Today, heavy equipment manufacturer Caterpillar announced that it, too, is pulling up stakes and moving its headquarters from Chicago to Irving, Texas. Cat has been a pillar of the business community in Illinois for more than 100 years. As the Wall Street Journal reports:
The maker of construction and mining equipment said Tuesday that its existing office in Irving, Texas, a suburb of Dallas, would serve as its new global headquarters. Caterpillar said that the move from its current base in suburban Chicago would help it grow and that the company wasn’t getting any economic or tax incentives related to the headquarters move.
The move—expected to affect the roughly 230 corporate employees at Caterpillar’s headquarters—is the latest in a series of recent relocations that have drawn major manufacturers closer to corporate and government customers, and tech giants from Silicon Valley to Texas.
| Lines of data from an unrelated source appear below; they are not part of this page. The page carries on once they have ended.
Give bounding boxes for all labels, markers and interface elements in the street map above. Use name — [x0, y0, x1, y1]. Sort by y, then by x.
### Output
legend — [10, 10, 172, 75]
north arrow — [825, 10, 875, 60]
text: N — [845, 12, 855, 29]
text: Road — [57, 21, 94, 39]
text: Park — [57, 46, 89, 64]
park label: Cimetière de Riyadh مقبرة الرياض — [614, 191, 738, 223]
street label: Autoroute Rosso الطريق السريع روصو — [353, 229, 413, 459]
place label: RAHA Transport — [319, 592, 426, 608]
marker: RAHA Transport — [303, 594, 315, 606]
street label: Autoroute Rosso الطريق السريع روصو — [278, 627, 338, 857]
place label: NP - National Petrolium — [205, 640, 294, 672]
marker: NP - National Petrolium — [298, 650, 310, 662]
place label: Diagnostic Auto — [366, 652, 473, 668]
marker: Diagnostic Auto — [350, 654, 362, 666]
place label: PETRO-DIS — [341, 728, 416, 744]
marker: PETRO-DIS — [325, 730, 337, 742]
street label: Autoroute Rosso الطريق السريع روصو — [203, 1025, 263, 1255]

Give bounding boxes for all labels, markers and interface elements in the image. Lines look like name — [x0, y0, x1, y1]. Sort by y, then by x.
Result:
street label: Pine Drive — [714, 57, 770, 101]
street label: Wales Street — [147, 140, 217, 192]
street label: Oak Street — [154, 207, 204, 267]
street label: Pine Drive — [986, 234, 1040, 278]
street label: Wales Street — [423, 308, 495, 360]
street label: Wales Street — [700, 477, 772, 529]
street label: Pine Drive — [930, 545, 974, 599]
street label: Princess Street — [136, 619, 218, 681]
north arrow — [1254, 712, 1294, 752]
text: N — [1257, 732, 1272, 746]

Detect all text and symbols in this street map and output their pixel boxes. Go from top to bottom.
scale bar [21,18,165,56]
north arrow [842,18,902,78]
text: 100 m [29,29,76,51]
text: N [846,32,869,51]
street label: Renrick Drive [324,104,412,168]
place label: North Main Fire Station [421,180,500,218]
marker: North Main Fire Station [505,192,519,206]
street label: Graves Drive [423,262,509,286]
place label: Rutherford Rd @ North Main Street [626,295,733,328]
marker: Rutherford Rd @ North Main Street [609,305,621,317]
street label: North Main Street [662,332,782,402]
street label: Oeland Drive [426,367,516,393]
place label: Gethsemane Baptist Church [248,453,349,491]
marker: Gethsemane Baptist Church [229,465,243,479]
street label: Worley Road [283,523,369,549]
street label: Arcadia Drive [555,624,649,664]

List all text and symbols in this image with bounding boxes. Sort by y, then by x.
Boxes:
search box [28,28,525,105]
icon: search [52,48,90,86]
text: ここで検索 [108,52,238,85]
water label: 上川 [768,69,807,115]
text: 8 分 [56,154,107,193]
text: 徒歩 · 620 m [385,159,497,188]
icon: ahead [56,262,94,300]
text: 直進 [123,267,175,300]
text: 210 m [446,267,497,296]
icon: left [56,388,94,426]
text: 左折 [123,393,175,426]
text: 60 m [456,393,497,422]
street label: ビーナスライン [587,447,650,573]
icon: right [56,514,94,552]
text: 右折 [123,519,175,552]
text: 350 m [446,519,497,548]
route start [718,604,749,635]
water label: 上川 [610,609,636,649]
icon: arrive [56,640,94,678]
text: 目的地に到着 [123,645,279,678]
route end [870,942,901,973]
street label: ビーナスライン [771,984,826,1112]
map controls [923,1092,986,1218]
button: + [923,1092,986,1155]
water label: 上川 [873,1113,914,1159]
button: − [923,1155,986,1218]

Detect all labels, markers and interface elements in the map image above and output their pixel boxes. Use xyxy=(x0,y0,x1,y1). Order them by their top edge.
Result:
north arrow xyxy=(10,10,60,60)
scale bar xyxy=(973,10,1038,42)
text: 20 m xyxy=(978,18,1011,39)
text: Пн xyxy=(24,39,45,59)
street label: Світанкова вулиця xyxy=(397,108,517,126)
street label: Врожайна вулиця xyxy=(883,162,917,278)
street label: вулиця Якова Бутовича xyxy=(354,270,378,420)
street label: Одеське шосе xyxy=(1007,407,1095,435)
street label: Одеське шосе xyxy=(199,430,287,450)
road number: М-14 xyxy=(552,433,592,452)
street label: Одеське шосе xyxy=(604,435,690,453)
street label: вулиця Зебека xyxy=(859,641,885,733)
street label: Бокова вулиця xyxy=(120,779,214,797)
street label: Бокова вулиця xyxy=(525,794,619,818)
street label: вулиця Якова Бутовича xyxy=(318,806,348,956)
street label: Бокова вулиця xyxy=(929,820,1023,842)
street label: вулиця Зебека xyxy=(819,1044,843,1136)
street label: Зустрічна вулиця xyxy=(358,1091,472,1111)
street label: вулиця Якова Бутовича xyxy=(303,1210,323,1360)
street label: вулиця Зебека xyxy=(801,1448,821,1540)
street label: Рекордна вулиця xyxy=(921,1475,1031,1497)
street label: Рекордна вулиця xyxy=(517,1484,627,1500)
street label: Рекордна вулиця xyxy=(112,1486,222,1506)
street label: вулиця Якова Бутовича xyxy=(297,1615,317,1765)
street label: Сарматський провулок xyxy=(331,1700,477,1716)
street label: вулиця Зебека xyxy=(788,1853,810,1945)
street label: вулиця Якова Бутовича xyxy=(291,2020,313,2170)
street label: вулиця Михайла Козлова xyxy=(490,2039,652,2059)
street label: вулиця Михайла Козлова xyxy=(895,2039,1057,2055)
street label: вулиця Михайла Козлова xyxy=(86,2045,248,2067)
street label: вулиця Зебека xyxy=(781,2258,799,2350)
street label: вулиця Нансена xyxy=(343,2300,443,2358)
I like the sentence that Texas wasn’t offering any tax incentives to Caterpillar for the move. Texas doesn’t need to. Having no personal income tax is tax incentive enough, and that’s available to everybody, not just favored companies. Even the Journal’s conventional (meaning mostly liberal) news pages can’t really conceal this, noting: “Manufacturers have increasingly turned to the Southwest as a destination for new factories, drawn by available space, appealing tax policies and an expanding technology workforce.”
I wonder if it will occur to anyone in Illinois to ask: “Gee-I wonder if it was something we taxed?”
Alternative formula: What do you get when you keep your taxes and Democrats down? Prosperity.
Chaser (and heh):
Chicago’s a hellhole. The real question is why would any legitimate business stay in Chicago?
That said, Florida offers a lot and we don’t have state income taxes... hope we’re considered too.